Total: 26/50= 52% = F

Last Word: I started grading this and just couldn't find low enough marks. Across the board, Jumper is an entirely lackluster, highly obnoxious production that doesn't even try to make up for its lack of characters. Oh, there are people "acting," but it would be a stretch to say that any of them have a personality or interesting quirk of any kind (OK, so some of them can teleport, but that becomes less and less interesting when you learn they aren't actually going anywhere with any kind of purpose). Between unnecessary close-ups and nauseating camera work, we're subject to offensive dialogue (it's not profane, just idiotic) and a confusing-yet-somehow-familiar plot. Doug Liman seems to be trying to launch his own Bourne trilogy here, but without Matt Damon, cool action, and a plot, it's going to be a difficult task. I really had some hopes for Jumper, if for no other reason than as a trip around the world, which is about the only thing it does moderately well (but Hayden Christensen eating a sub sandwich on top of the Sphinx?). Fanboys I'm sure will defend this through its trilogy, but as a newcomer to the story I am utterly disappointed. Yet another example of a relatively cool idea messed up with romance, jerks for characters, and cliched plot elements. Save the trip - you'll wish you could teleport out of the theater.


  1. Come on now! How can you not dig Sammy's hairdos? He tries so hard!

    Hehe, but seriously, after reading an avalanche of bad reviews I am actually thinking of skipping this one. I almost never do that. Even the score by John Powell was meh.. so what reason do I have for watching this?

    Ooh, the shaky cam.. are we talking Blair Witch shaky cam or Friday Night Lights shaky cam? Think carefully before you answer, it's important.

  2. Believe it or not, I still might have a look at this one. I'm most certainly not paying for it, but I can't shake a fundemental geeky need for sci-fi. It would be different if there was more of it that was any good, but as it is you kind of have to take what you can get when you can get it.
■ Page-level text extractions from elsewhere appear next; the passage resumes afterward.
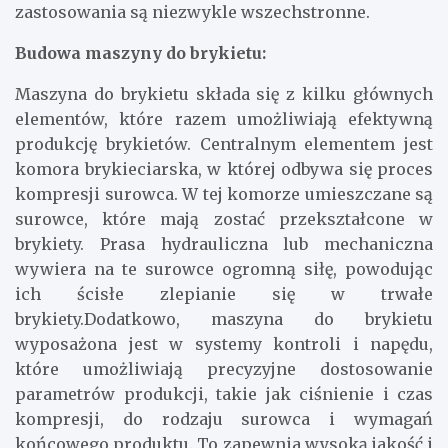
zastosowania są niezwykle wszechstronne.
Budowa maszyny do brykietu:
Maszyna do brykietu składa się z kilku głównych
elementów, które razem umożliwiają efektywną
produkcję brykietów. Centralnym elementem jest
komora brykieciarska, w której odbywa się proces
kompresji surowca. W tej komorze umieszczane są
surowce, które mają zostać przekształcone w
brykiety. Prasa hydrauliczna lub mechaniczna
wywiera na te surowce ogromną siłę, powodując
ich ścisłe zlepianie się w trwałe
brykiety.Dodatkowo, maszyna do brykietu
wyposażona jest w systemy kontroli i napędu,
które umożliwiają precyzyjne dostosowanie
parametrów produkcji, takie jak ciśnienie i czas
kompresji, do rodzaju surowca i wymagań
końcowego produktu. To zapewnia wysoką jakość i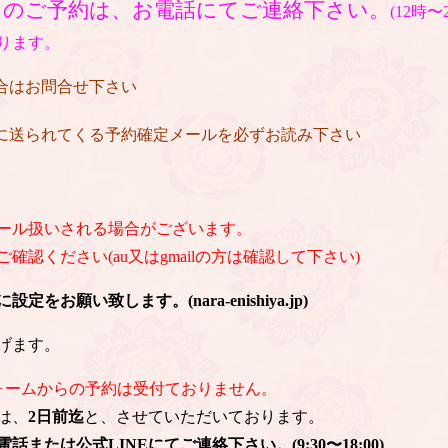
日のご予約は、お電話にてご連絡下さい。
(12時
ります。
場合はお問合せ下さい
後に送られてくる予約確定メールを必ずお読み下さい
ール扱いされる場合がございます。
認ください(au又はgmailの方は確認して下さい)
お願い致します。(nara-enishiya.jp)
げます。
ォームからの予約は受付ておりません。
は、
2日前迄
と、させていただいております。
または公式LINEにてご連絡下さい。(9:30〜18:00)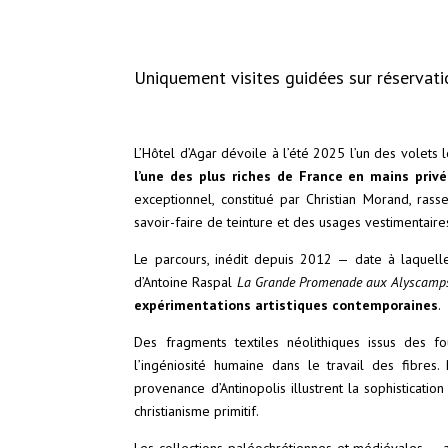
Uniquement visites guidées sur réservati
L’Hôtel d’Agar dévoile à l’été 2025 l’un des volets l
l’une des plus riches de France en mains priv
exceptionnel, constitué par Christian Morand, ra
savoir-faire de teinture et des usages vestimentair
Le parcours, inédit depuis 2012 — date à laquell
d’Antoine Raspal
La Grande Promenade aux Alyscamp
expérimentations artistiques contemporaines
.
Des fragments textiles néolithiques issus des f
l’ingéniosité humaine dans le travail des fibres.
provenance d’Antinopolis illustrent la sophisticati
christianisme primitif.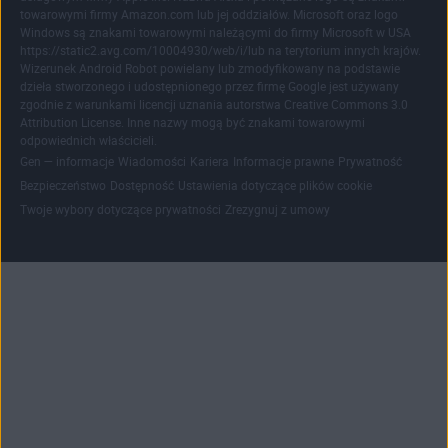
towarowymi firmy Amazon.com lub jej oddziałów. Microsoft oraz logo
Windows są znakami towarowymi należącymi do firmy Microsoft w USA
https://static2.avg.com/10004930/web/i/lub na terytorium innych krajów.
Wizerunek Android Robot powielany lub zmodyfikowany na podstawie
dzieła stworzonego i udostępnionego przez firmę Google jest używany
zgodnie z warunkami licencji uznania autorstwa Creative Commons 3.0
Attribution License. Inne nazwy mogą być znakami towarowymi
odpowiednich właścicieli.
|
|
|
|
|
Gen — informacje
Wiadomości
Kariera
Informacje prawne
Prywatność
|
|
|
Bezpieczeństwo
Dostępność
Ustawienia dotyczące plików cookie
|
Twoje wybory dotyczące prywatności
Zrezygnuj z umowy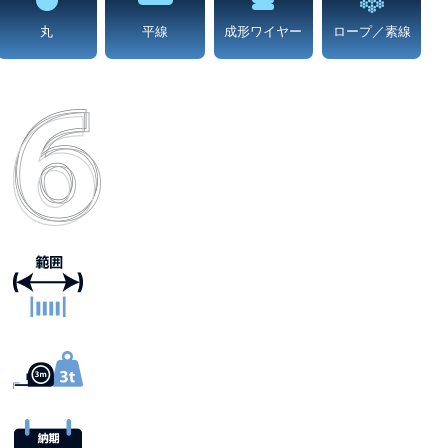
丸
平線
成形ワイヤー
ロープ／素線
主な利点、お客様
0.025mm から 21mm の範囲
注文量3メートル から4,500kg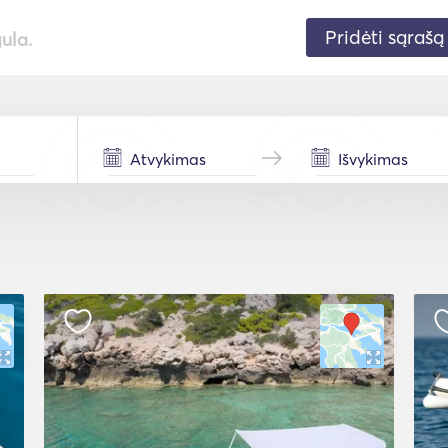
Pridėti sąrašą
gula.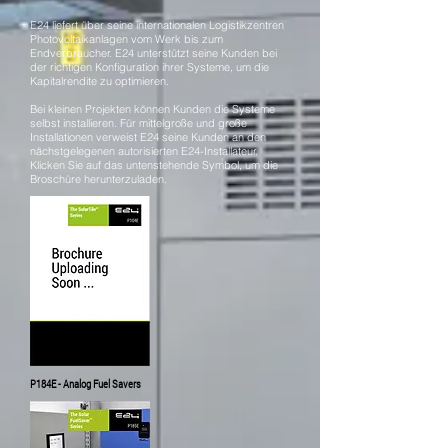
E24 liefert über seine internationalen Logistikzentren
Photovoltaikanlagen vom Werk bis zum
Endverbraucher. E24 unterstützt seine Kunden bei
der richtigen Konfiguration ihrer Systeme, um die
Kapitalrendite zu optimieren.
Bei kleinen Projekten können Kunden die Systeme
selbst installieren. Für mittelgroße und große
Installationen verweist E24 seine Kunden an den
nächstgelegenen autorisierten E24-Installateur.
Klicken Sie auf das untenstehende Symbol, um die
Broschüre herunterzuladen.
P184E - Analog Fuel Savers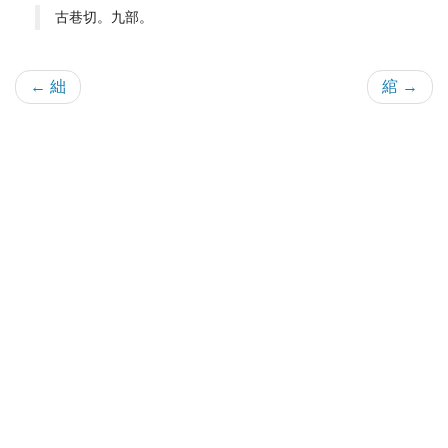
古巷切。九部。
← 絀
綰 →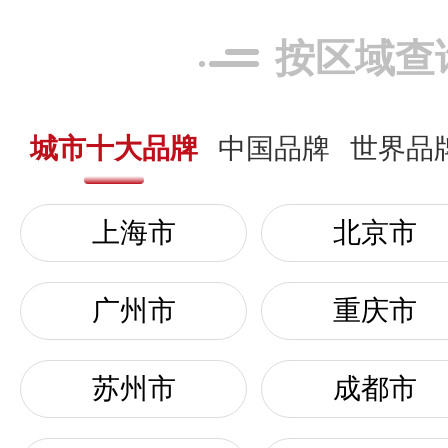
按区域查
城市十大品牌
中国品牌
世界品
上海市
北京市
广州市
重庆市
苏州市
成都市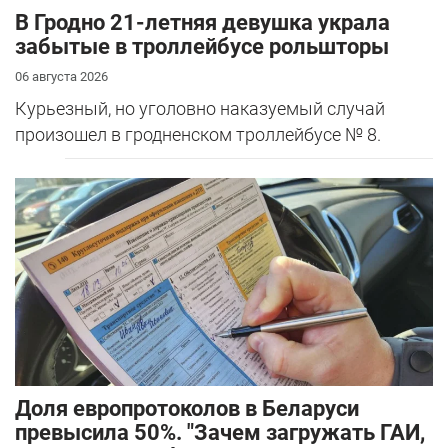
В Гродно 21-летняя девушка украла
забытые в троллейбусе рольшторы
06 августа 2026
Курьезный, но уголовно наказуемый случай
произошел в гродненском троллейбусе № 8.
Доля европротоколов в Беларуси
превысила 50%. "Зачем загружать ГАИ,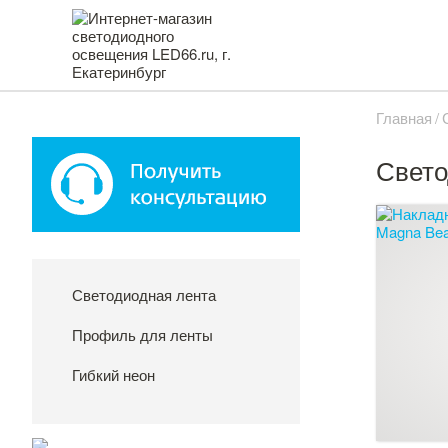
Главная
Свето
Светодиодная лента
Профиль для ленты
Гибкий неон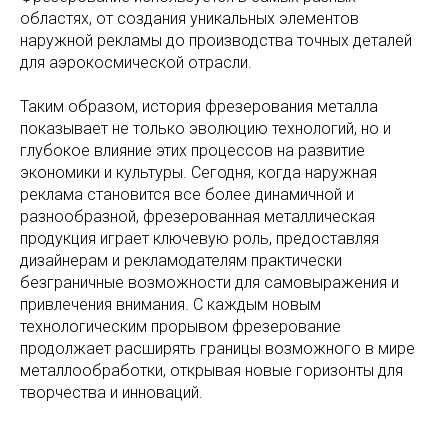
областях, от создания уникальных элементов
наружной рекламы до производства точных деталей
для аэрокосмической отрасли.
Таким образом, история фрезерования металла
показывает не только эволюцию технологий, но и
глубокое влияние этих процессов на развитие
экономики и культуры. Сегодня, когда наружная
реклама становится все более динамичной и
разнообразной, фрезерованная металлическая
продукция играет ключевую роль, предоставляя
дизайнерам и рекламодателям практически
безграничные возможности для самовыражения и
привлечения внимания. С каждым новым
технологическим прорывом фрезерование
продолжает расширять границы возможного в мире
металлообработки, открывая новые горизонты для
творчества и инноваций.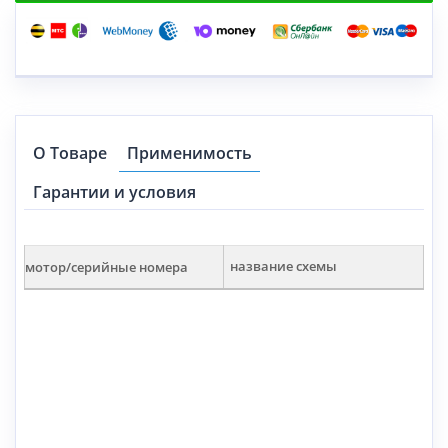
О Товаре
Применимость
Гарантии и условия
мотор/серийные номера
название схемы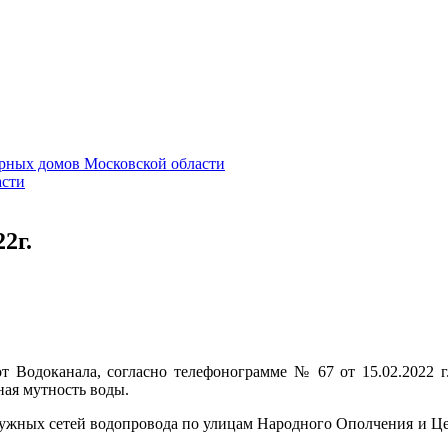
2г.
одоканала, согласно телефонограмме № 67 от 15.02.2022 г.,
ая мутность воды.
ных сетей водопровода по улицам Народного Ополчения и Централ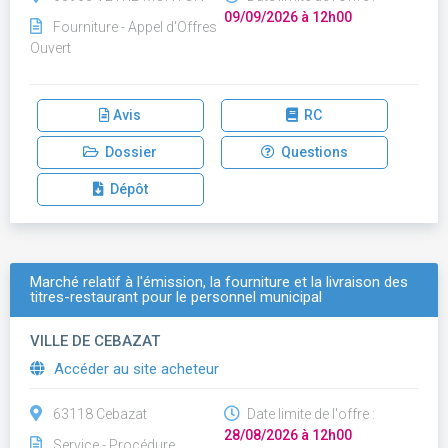
09/09/2026 à 12h00
Fourniture - Appel d'Offres
Ouvert
Avis
RC
Dossier
Questions
Dépôt
Marché relatif à l'émission, la fourniture et la livraison des
titres-restaurant pour le personnel municipal
VILLE DE CEBAZAT
Accéder au site acheteur
63118 Cebazat
Date limite de l'offre :
28/08/2026 à 12h00
Service - Procédure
    Anyway, I won't say you didn't warn me.

  3. Geek(I hope you don't mind the shorthand), I've only seen the FNL movie, not the show, but between that movie and Blair Witch, I think we're talking FNL. A similar style was used in The Kingdom last year, and I see it as I'm flipping through network TV every now and then. It's tolerable in something like Cloverfield, but completely unnecessary here.

    Craig, go for it. You're working with Rambo for your worst of the year, so this might leave a better taste in your mouth. I'm about a 7/10 on a scale of sci-fi fandom. Actually I don't know even know what that means, but this made me more suspicious of future ideas like it.

  4. Hmm, you make a good point Daniel. In FNL it works great because of the type of movie it is, while Jumper has no basis in reality (apparently) and probably does it as a cheesy effect to try to make it more exciting.

  5. Right. It's totally misused here, but it's only a small piece of the garbage pie that is the whole movie.

  6. I saw Jumper for free and felt that I had wasted my money. It wasn't worth the bus fare downtown. I only saw it for Diane Lane, which, as you said, appears more in photographs than before the camera. Shame.

  7. Haha, ouch! I'll have to go ahead and admit that I did pay for it, albeit at the matinee price. I've never asked for my money back after a movie, but apparently people do that. This probably would have been my best chance.

  8. My only argument as a theatre owner would be, "Did you see the trailer for Jumper?"


    "Then you knew how bad it would be. We're keeping your $7.50."

  9. Ah, I know. I was just ready to bust loose from all the Oscar heavies.

    In any case, to that I reply I would simply and forcefully march him/her in and make them sit through it. Or demand that they report no box-office earnings from that theater.